(Stored data entries)
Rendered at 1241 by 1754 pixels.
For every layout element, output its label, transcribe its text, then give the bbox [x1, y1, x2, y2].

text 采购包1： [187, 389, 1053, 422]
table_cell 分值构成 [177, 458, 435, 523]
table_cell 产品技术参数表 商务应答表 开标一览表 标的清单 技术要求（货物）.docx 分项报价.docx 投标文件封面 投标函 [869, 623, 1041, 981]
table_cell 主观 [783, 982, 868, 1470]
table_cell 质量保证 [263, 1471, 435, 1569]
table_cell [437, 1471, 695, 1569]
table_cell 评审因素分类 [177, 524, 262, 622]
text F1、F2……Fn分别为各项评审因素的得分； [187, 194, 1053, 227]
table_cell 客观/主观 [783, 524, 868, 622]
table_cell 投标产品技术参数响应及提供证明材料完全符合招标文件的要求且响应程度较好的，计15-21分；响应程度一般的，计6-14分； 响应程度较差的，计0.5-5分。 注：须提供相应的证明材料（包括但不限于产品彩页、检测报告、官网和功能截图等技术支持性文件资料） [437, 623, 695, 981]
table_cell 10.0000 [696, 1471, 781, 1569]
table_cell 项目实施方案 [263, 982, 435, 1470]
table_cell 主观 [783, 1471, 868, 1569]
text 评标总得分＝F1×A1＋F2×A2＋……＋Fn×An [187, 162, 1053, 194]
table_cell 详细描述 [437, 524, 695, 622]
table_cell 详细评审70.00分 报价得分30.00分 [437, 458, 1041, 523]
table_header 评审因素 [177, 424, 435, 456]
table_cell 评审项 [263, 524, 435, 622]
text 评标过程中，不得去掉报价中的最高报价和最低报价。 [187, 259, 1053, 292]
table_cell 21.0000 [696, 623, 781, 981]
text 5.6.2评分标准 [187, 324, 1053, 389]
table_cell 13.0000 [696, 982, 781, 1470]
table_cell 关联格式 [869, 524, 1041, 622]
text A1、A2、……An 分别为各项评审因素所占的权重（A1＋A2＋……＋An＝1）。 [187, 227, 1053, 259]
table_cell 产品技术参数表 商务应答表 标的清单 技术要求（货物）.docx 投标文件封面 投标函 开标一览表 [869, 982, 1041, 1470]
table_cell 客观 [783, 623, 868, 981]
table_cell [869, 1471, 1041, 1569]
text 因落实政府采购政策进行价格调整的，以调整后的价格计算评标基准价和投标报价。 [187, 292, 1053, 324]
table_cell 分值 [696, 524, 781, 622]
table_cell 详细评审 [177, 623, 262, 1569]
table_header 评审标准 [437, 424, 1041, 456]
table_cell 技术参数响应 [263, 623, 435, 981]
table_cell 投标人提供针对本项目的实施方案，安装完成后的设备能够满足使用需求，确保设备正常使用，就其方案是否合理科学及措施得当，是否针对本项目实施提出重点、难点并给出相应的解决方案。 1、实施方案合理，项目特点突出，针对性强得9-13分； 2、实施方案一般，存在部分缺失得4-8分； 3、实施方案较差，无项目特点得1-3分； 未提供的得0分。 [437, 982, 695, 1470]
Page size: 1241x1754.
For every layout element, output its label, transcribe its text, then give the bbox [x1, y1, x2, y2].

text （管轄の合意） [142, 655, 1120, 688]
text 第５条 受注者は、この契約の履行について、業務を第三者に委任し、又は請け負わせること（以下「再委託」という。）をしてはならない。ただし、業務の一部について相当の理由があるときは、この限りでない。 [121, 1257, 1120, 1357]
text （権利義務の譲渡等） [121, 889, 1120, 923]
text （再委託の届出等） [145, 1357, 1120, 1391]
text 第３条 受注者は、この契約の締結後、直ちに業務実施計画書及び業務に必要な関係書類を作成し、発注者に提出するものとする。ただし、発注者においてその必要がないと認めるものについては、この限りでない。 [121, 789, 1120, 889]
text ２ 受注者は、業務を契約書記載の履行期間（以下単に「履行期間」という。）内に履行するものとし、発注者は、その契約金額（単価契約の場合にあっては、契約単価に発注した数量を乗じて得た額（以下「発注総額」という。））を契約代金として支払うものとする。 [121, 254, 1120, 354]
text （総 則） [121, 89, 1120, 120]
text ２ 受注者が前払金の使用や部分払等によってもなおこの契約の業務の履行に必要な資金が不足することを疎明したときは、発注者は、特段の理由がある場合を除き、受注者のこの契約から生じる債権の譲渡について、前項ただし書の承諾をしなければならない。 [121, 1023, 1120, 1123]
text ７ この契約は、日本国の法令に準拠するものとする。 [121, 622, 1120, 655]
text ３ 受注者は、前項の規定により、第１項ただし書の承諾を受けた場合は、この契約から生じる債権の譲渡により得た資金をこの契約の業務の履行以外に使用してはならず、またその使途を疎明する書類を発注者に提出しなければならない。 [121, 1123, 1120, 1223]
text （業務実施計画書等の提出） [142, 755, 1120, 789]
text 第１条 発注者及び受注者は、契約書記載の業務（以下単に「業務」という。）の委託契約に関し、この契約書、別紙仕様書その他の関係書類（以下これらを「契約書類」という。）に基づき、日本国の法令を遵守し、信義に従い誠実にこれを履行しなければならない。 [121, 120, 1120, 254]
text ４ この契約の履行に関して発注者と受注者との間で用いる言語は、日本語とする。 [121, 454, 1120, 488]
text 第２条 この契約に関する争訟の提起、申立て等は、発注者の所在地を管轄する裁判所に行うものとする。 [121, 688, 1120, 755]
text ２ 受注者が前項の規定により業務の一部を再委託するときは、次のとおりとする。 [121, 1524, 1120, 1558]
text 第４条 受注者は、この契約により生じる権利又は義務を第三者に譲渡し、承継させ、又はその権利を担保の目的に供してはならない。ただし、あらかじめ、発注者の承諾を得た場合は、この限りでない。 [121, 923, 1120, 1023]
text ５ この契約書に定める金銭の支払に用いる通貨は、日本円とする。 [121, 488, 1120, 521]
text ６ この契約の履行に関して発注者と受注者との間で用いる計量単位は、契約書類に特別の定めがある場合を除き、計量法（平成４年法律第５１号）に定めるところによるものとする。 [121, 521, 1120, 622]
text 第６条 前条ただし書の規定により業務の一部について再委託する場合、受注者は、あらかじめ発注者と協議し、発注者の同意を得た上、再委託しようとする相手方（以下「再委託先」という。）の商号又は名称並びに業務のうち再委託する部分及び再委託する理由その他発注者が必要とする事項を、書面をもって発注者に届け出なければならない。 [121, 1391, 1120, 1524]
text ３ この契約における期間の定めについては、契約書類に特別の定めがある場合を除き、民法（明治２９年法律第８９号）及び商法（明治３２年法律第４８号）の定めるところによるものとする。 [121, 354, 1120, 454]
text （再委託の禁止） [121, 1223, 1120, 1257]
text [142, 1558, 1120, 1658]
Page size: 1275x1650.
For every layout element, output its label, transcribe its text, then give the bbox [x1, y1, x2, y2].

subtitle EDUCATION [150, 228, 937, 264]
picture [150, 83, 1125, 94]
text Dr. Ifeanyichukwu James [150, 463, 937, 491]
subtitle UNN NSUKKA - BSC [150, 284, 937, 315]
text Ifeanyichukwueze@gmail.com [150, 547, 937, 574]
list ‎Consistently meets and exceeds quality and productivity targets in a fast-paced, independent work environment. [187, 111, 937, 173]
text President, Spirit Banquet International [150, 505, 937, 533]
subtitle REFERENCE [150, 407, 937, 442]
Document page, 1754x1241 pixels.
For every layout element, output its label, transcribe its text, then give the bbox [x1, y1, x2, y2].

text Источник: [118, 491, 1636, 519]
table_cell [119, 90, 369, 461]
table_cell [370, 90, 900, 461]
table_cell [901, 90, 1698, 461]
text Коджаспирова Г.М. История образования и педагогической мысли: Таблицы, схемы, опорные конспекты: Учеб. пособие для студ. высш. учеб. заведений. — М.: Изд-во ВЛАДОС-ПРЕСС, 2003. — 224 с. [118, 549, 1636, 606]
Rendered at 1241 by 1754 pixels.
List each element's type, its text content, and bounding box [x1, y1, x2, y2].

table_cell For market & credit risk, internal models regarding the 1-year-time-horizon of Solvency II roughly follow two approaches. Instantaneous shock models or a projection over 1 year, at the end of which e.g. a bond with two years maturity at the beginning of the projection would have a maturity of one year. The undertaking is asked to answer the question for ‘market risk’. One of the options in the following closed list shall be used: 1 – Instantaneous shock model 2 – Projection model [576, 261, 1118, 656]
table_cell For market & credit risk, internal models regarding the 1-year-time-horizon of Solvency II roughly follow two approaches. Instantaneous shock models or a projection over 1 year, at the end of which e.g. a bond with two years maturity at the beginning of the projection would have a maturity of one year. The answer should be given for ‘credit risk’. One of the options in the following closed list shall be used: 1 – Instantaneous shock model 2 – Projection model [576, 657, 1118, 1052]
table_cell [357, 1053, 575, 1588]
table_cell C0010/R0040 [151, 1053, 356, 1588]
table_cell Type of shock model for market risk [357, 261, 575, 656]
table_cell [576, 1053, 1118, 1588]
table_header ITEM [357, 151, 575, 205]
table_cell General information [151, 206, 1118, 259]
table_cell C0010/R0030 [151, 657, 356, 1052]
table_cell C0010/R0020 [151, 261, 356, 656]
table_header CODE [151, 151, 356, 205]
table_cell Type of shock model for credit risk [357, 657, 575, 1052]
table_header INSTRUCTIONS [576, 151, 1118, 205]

◆ Task statement ◆
When the entries above show the word "horizon" in a line, copy that line out.

◆ Answer to the problem ◆
table_cell For market & credit risk, internal models regarding the 1-year-time-horizon of Solvency II roughly follow two approaches. Instantaneous shock models or a projection over 1 year, at the end of which e.g. a bond with two years maturity at the beginning of the projection would have a maturity of one year. The undertaking is asked to answer the question for ‘market risk’. One of the options in the following closed list shall be used: 1 – Instantaneous shock model 2 – Projection model [576, 261, 1118, 656]
table_cell For market & credit risk, internal models regarding the 1-year-time-horizon of Solvency II roughly follow two approaches. Instantaneous shock models or a projection over 1 year, at the end of which e.g. a bond with two years maturity at the beginning of the projection would have a maturity of one year. The answer should be given for ‘credit risk’. One of the options in the following closed list shall be used: 1 – Instantaneous shock model 2 – Projection model [576, 657, 1118, 1052]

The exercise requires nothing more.